4. Incident Response Playbooks
These are key components of any robust cyber incident response plan.
If the IRP is the map, then playbooks are the turn-by-turn directions. These documents dive into the technical specifics of different incident types - ransomware, phishing, insider threats, and more - and lay out exactly what steps to take, in what order, using which tools. These are key components of any robust cyber incident response plan.
Talanos authors and maintains these playbooks. They're tailored to each customer’s environment, regularly updated based on threat intelligence, and followed closely during real-world incidents. These are key components of any robust cyber incident response plan.
5. Battlecards
And finally, there are the battlecards - the fast, accessible reference sheets used during high-stress moments. While playbooks provide depth, battlecards prioritise speed. They represent a simple checklist of first steps to take across the incident response lifecycle. They’re designed for frontline responders who need just-in-time clarity - not a 30-page PDF.

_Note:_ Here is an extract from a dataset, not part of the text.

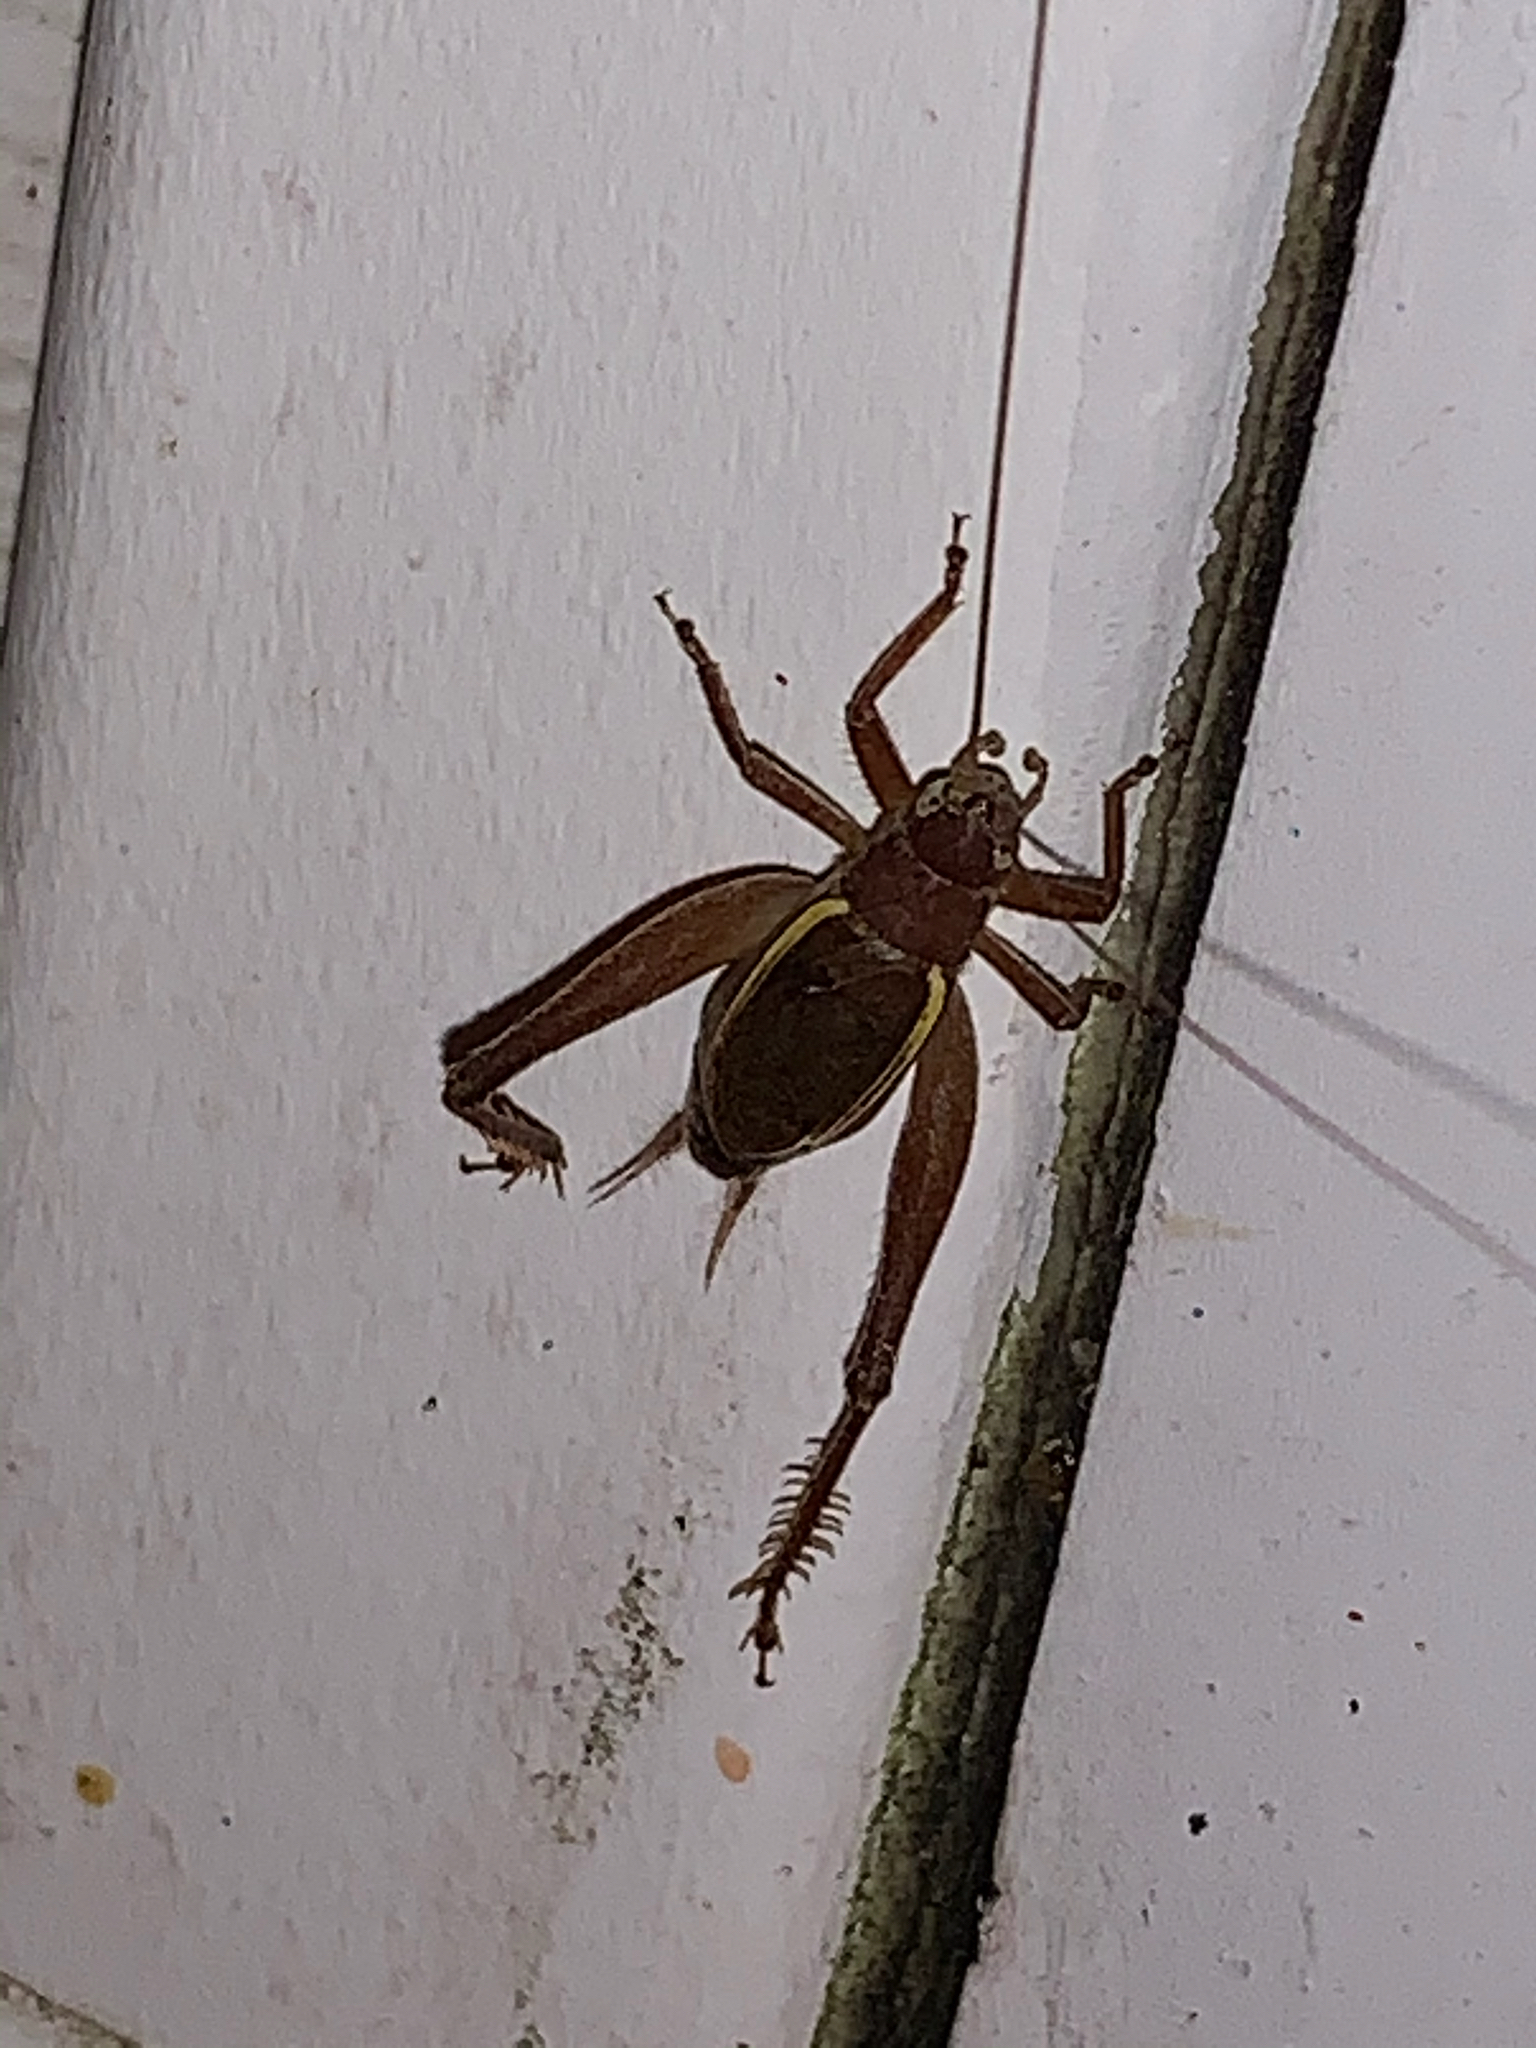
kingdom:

Unlike some outsourced SOCs and MDR providers, Talanos often acts on behalf of its customers to stop an incident in its tracks. Battlecards provide authorisation for performing containment actions in the customers environment on their behalf, under strict pre-agreed conditions and within certain parameters. These are key components of any robust cyber incident response plan. For guidance on how to select a Managed SOC provider that is proactive in its approach to cyber incident response, check out our tips for choosing the right SOC outsourcing partner.
Who Owns What
To make this series work, ownership has to be clear. Here’s how we draw the line:
|
Document Type |
Owner |
Talanos Role |
|
Crisis Management Plan |
Executive team |
Input where cyber risk intersects with business ops, such as regulatory cyber incident reporting. |
|
Incident Management Policy |
Customer |
Advise and review as stakeholder. |
|
Incident Response Plan (IRP) |
Customer (with support) |
Co-develop and align to SOC capabilities. |
|
Incident Response Playbooks |
Talanos |
Author, maintain, and execute. |
|
Battlecards |
Talanos |
Provide for frontline responders and as authorisation to contain incidents on behalf of customers. |
This shared responsibility means you're not doing it alone, but you remain in control.

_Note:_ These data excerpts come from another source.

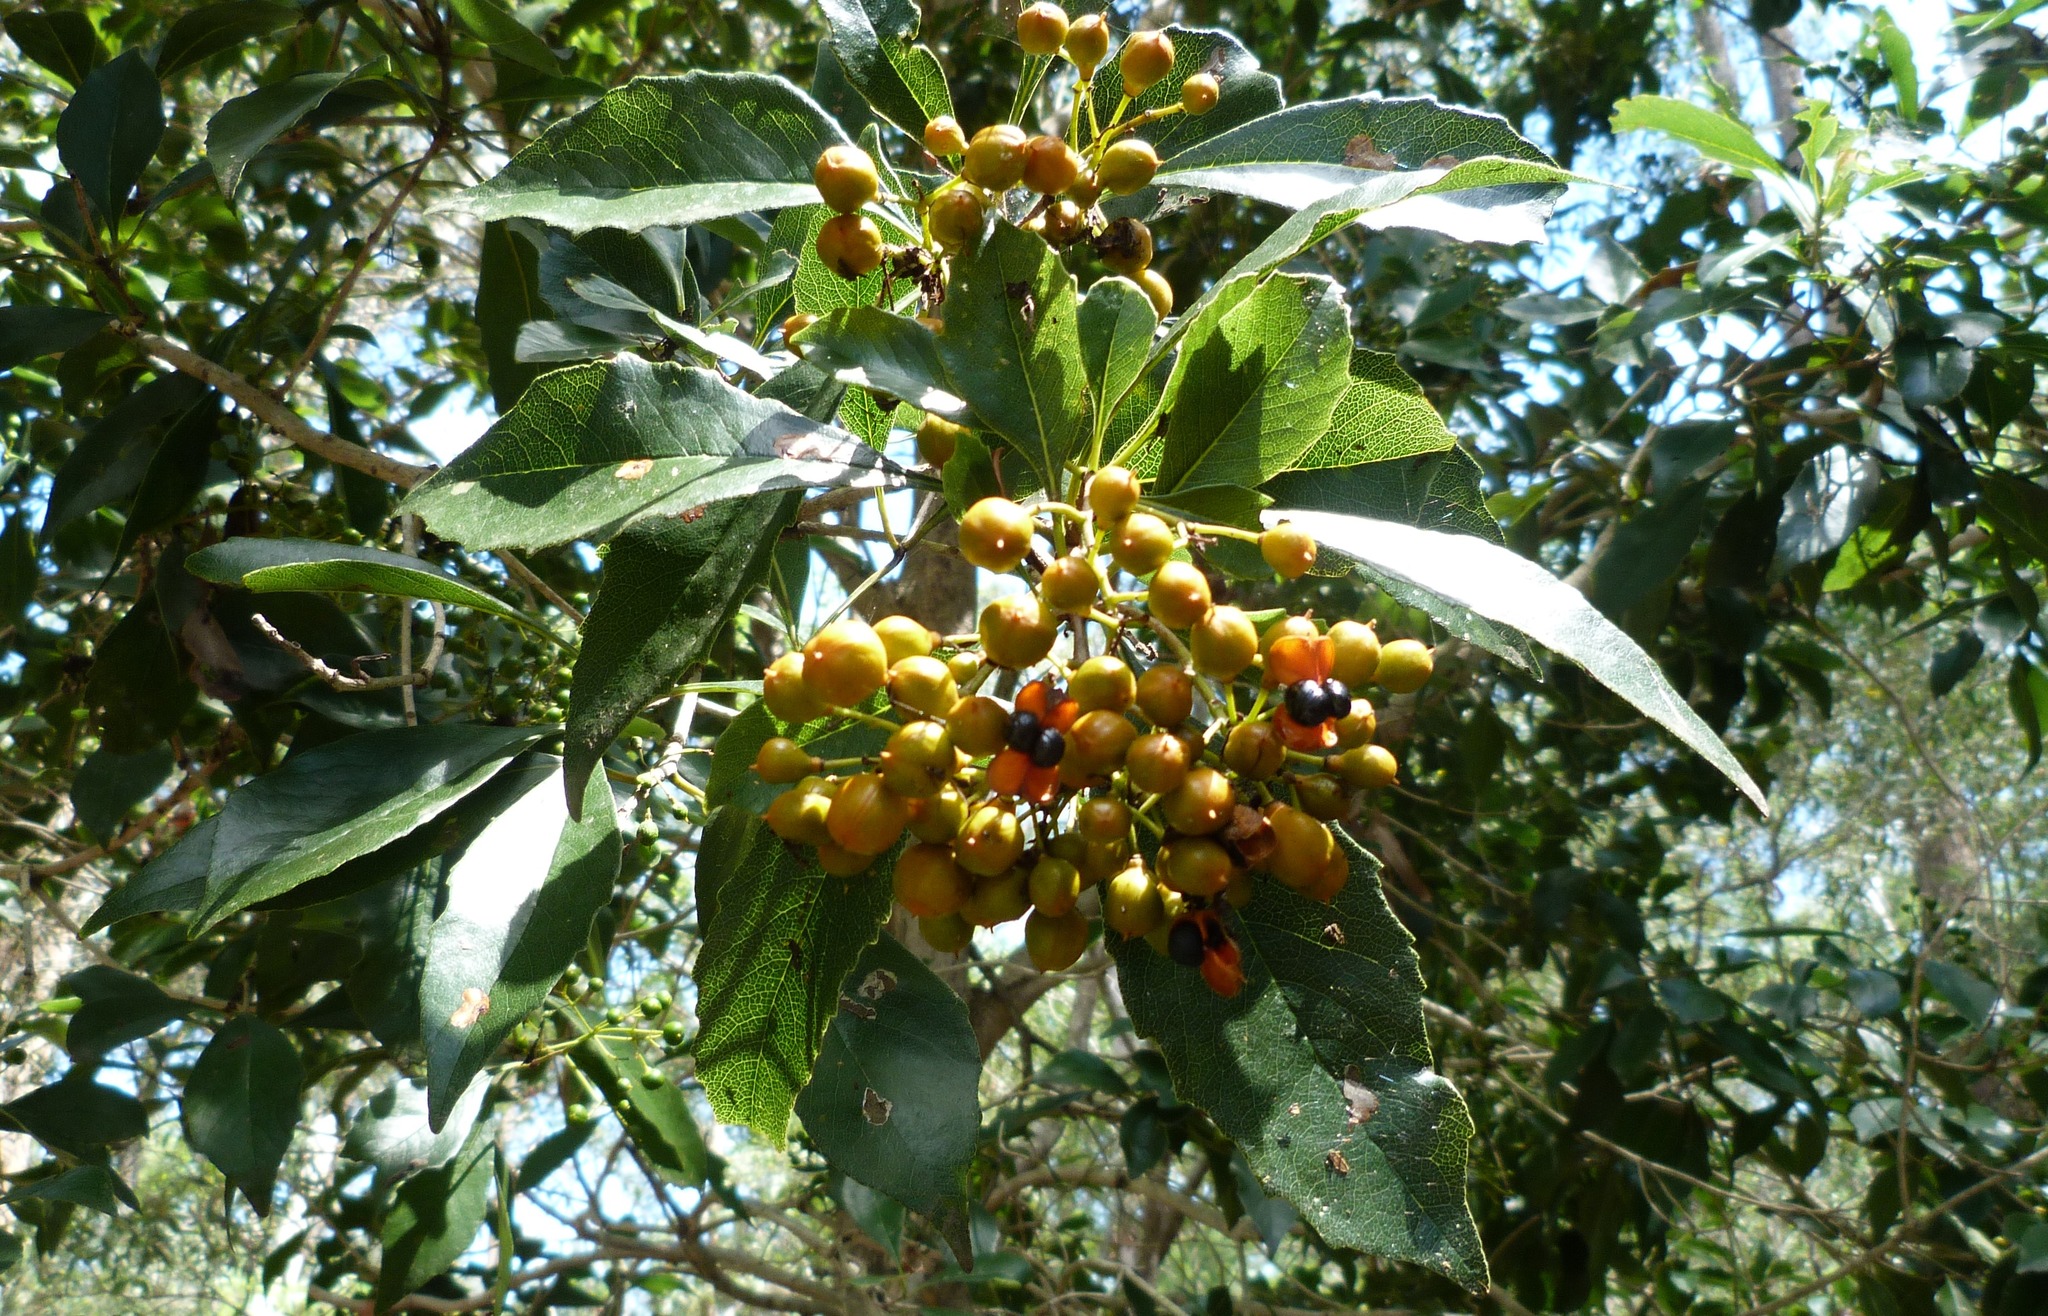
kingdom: Plantae
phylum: Tracheophyta
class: Magnoliopsida
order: Apiales
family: Pittosporaceae
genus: Auranticarpa
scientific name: Auranticarpa rhombifolia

Why You Need Incident Management Documentation
Incident management documentation isn’t just box-ticking for compliance (although it helps with that too). It's your safety net when something goes wrong.

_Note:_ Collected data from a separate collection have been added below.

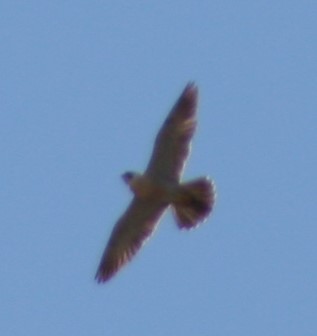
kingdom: Animalia
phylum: Chordata
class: Aves
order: Falconiformes
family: Falconidae
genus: Falco
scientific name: Falco peregrinus
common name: Peregrine falcon
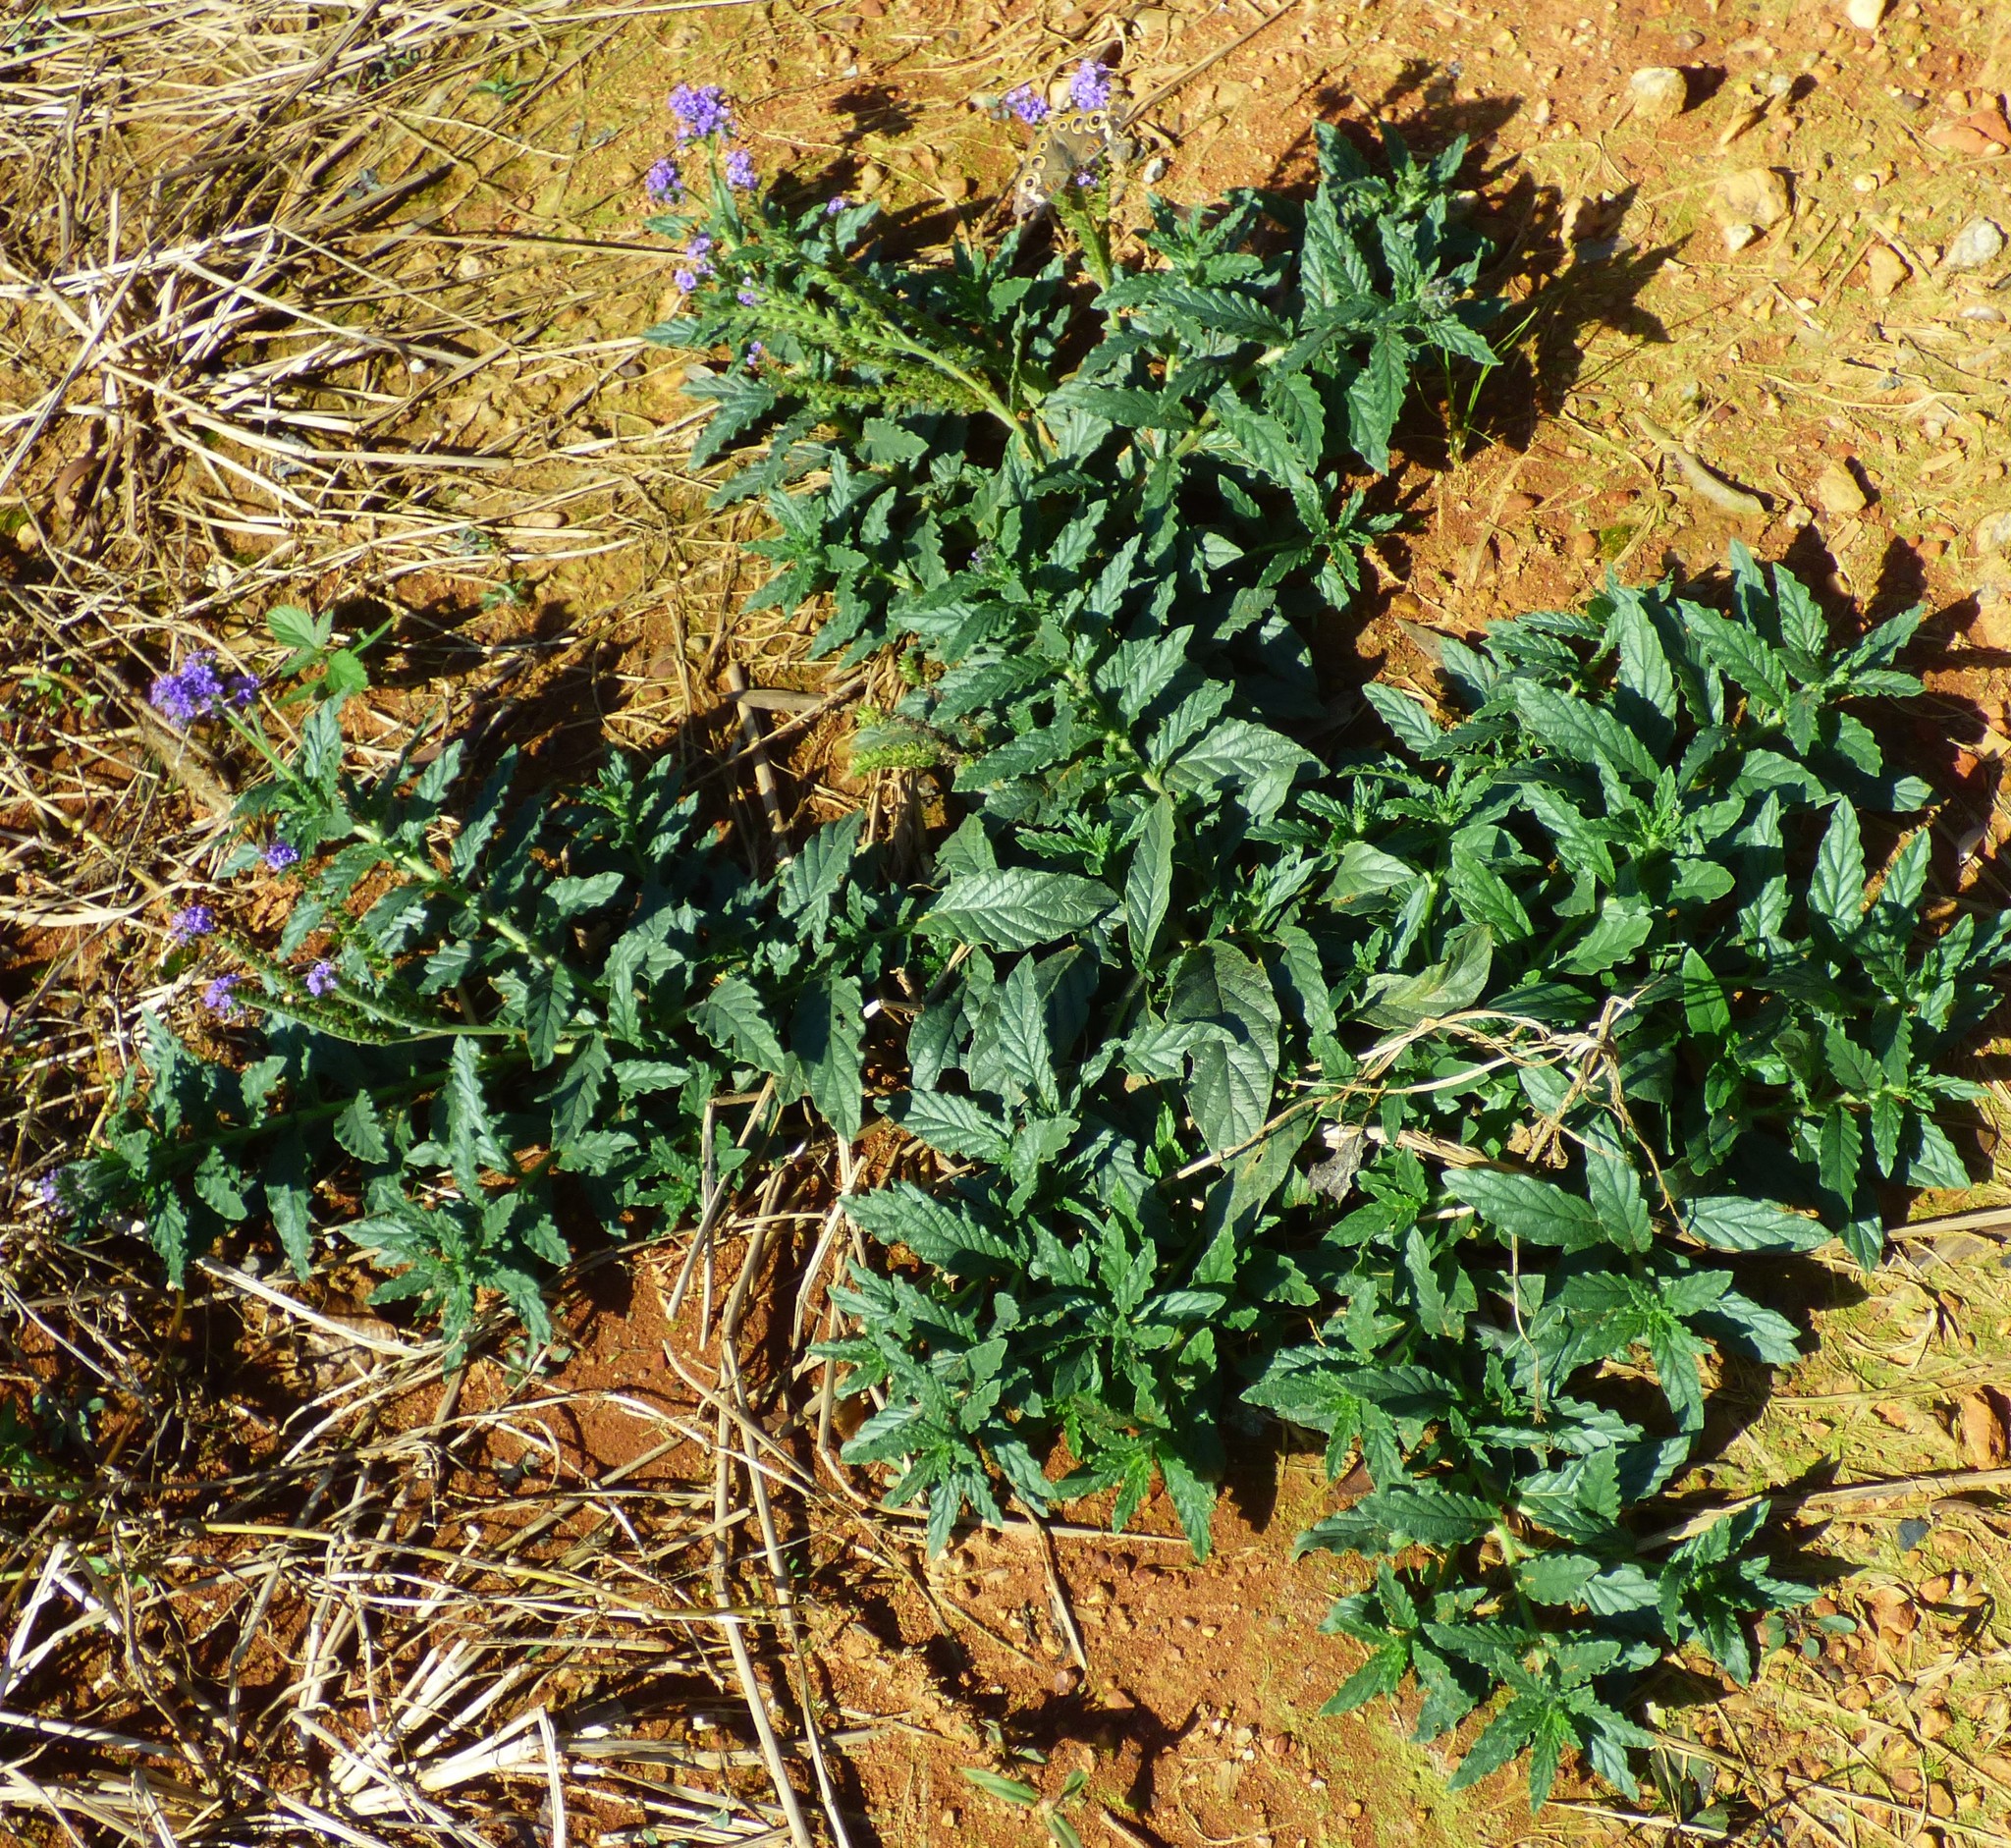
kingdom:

If you're hit with ransomware, the crisis plan keeps your business moving. The IRP gets the right people involved. The playbook tells your team what to do next. And the battlecard helps them do it - even if they’re tired, stressed, or unsure. To learn about the other critical cybersecurity steps all growing businesses should adopt, read our blog here, or watch the video here.
Without preparation, people default to improvisation. That’s rarely a recipe for good outcomes.
What ‘Good’ Looks Like
We’ve pulled together a ready-to-customise Incident Response Plan template
to help overstretched IT leaders build their own response series - no security degree required.
There's also a step-by-step Ransomware Playbook template that's ready to be used by security analysts and cyber incident responders.
You don’t need to write everything from scratch. We’ve done the heavy lifting for you.
Don’t Let the Breach Be the Wake-Up Call
Incident management isn’t just one document. It’s a system of clarity - and most organisations are missing at least one critical layer. Start with what’s practical. Build up over time. And when in doubt, remember that the middle of a breach is the worst possible time to realise you're unprepared.